_Brano:_
«La scomparsa di #GianlucaVialli ci addolora profondamente. È stato un fuoriclasse sia in campo che fuori. Ha costituito Fondazione Vialli e Mauro per la ricerca, tra i fondatori di Fondazione Arisla, perché credeva nella ricerca. Per il suo convinto impegno e grande umanità gli diremo sempre Grazie!». Con un tweet di Fondazione Arisla, che presiede, Mario Melazzini era stato tra i primi, stamane, a esprimere il proprio dolore per la morte di Gianluca Vialli. Poi, più avanti, ne aveva aggiunto uno personale: «Mi e ci mancherai tanto Luca Vialli ma il tuo sguardo, la tua forza ed il tuo coraggio mi accompagnerà e sarà sempre con me. Grazie per tutto ciò che hai fatto per noi. Ce lo siamo detti spesso e me lo hai insegnato: non mollare mai, ciao Luca».
Melazzini, classe 1958, pavese, medico, noto in tutta Italia per essere un paziente Sla, impegnato da anni sul fronte della ricerca, fino a creare la Fondazione Arisla, proprio insieme alla Fondazione Mauro e Vialli. Manager della sanità, Melazzini guida da poco più di un mese il grande ospedale di Morelli di Sondalo, in Valtellina.
Alla proposta di scrivere lui, per VITA, un ricordo di Vialli, Melazzini recalcitra garbatamente: «Ma no la prego, Luca era un amico, non vorrei dare l’impressione…, sa vedo che ci sono molti interventi, che molti sono amici». Dice «Luca», perché così lo chiamava da quando l’aveva conosciuto, «grazie a Massimo», ossia Massimo Mauro, l’altro calciatore che aveva voluto dedicare impegno e danaro alle buone cause alla ricerca, fino a diventerà presidente Associazione italiana sclerosi laterale amiotrofica – Aisla. Melazzini accetta però di parlare della sua amicizia con Vialli al telefono, in questa strana Epifania, venata di tristezza.

Elenchi delle variazioni di coordinate
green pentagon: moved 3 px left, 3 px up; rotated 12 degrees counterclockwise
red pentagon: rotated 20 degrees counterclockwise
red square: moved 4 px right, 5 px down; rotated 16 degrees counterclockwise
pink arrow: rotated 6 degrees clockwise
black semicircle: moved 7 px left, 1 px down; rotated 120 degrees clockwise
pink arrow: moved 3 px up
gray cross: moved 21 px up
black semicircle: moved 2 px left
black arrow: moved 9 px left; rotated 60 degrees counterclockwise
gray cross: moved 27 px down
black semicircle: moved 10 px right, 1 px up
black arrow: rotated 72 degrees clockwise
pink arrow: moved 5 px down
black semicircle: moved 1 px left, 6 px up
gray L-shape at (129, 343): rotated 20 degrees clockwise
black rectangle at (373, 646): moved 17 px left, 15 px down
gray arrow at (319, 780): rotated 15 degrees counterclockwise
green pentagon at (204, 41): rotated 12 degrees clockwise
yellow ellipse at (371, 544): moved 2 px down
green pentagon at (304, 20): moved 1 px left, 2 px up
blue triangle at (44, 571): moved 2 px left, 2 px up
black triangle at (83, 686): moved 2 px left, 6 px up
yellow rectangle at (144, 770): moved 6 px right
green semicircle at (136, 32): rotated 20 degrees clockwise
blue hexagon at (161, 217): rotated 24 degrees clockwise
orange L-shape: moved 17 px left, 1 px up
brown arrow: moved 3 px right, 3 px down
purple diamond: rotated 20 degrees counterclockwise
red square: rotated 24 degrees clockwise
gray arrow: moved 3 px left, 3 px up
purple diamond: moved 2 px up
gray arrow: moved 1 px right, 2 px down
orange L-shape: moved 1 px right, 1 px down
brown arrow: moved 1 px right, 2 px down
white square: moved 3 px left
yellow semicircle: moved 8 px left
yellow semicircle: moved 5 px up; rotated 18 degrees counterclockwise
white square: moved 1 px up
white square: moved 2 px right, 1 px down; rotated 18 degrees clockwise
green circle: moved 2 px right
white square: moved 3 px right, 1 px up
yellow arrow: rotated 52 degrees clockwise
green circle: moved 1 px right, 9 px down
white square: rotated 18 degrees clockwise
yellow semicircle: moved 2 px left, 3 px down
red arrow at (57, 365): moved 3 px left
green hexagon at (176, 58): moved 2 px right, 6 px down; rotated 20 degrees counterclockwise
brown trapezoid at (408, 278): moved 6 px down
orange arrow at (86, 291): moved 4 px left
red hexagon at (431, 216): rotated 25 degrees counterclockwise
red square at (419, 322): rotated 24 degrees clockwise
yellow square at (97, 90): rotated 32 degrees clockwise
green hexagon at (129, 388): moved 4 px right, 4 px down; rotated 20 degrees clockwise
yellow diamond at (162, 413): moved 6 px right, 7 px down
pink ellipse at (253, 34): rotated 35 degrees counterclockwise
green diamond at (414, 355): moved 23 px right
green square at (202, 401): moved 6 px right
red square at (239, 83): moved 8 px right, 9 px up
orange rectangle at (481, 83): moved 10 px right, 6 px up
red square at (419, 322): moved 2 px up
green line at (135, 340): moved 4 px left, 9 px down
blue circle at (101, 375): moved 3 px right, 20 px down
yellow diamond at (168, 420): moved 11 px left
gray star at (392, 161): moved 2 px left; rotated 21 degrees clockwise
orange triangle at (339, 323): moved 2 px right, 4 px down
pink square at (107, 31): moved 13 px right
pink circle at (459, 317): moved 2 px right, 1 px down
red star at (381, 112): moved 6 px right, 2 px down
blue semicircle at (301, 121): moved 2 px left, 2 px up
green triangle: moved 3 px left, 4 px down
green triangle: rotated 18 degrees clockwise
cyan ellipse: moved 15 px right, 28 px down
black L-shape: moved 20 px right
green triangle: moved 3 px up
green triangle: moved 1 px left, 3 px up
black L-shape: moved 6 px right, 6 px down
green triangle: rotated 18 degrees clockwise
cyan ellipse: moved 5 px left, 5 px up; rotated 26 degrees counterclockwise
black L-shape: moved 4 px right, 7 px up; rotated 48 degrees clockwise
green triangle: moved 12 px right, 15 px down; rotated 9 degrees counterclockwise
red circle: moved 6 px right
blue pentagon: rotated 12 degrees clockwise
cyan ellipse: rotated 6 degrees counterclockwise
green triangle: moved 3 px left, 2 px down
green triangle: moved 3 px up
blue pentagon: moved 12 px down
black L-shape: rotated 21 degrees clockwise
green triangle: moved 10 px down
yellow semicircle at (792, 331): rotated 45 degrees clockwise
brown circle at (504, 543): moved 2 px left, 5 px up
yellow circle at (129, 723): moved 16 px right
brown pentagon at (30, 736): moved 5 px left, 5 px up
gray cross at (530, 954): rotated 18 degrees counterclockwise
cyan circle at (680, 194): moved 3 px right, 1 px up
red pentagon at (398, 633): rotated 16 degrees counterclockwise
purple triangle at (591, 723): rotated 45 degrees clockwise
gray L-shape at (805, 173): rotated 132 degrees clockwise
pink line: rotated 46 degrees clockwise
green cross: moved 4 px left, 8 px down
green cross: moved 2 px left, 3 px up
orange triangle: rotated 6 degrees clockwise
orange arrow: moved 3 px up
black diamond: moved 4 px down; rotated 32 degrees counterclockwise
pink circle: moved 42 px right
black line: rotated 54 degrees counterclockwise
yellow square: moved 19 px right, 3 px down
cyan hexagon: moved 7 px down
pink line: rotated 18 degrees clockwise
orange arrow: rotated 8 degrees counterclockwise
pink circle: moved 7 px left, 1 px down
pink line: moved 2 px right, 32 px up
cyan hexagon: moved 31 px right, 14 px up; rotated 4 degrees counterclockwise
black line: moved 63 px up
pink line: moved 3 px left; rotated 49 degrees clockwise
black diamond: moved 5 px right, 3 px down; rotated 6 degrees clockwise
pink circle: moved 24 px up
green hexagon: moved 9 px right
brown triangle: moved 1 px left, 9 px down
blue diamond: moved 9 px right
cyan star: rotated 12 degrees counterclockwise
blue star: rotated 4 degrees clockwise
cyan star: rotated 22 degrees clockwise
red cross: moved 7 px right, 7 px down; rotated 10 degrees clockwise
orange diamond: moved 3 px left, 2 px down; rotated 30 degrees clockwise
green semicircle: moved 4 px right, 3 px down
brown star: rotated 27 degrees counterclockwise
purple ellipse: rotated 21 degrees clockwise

_Consegna A:_
Rispondi a queste domande sul brano su Gianluca Vialli:
(i) In che anno è nato Mario Melazzini?
(ii) Quale ospedale dirige Melazzini da poco più di un mese?
(iii) Grazie a chi Melazzini aveva conosciuto Vialli?
_Consegna B:_ Scrivi il seguito del brano su Gianluca Vialli, partendo subito dopo la sua ultima frase.

_Spazio risposta A:_
(i) Nel 1958.
(ii) Il grande ospedale Morelli di Sondalo, in Valtellina.
(iii) Grazie a Massimo Mauro.

_Spazio risposta B:_
Melazzini, quando vi siete conosciuti, con Vialli?
Fu a Novara, insieme a Mauro. Eravamo intorno al 2004. Io mi ero ammalato da poco e da poco era morto di Sla Gianluca Signorini, ex-giocatore del Genoa, mentre si aveva notizia di altri casi di altri calciatori colpiti da questa patologia. Loro, Mauro e Vialli, avevano già cominciato a sostenere la ricerca sul cancro, specialmente quella del Candiolo di Torino (la fondazione ricerca creata dalla famiglia Agnelli, ndr) ma volevano fare qualcosa anche su questo fronte. Cercavano un’interazione con Aisla, nella quale io ero già impegnato: mi ero reso disponibile per il centro di ascolto, come paziente e come medico, per rispondere al bisogno dei malati e della famiglia. Favorii questo contatto e nacque l’amicizia con entrambi, anche se Luca stava in Gran Bretagna.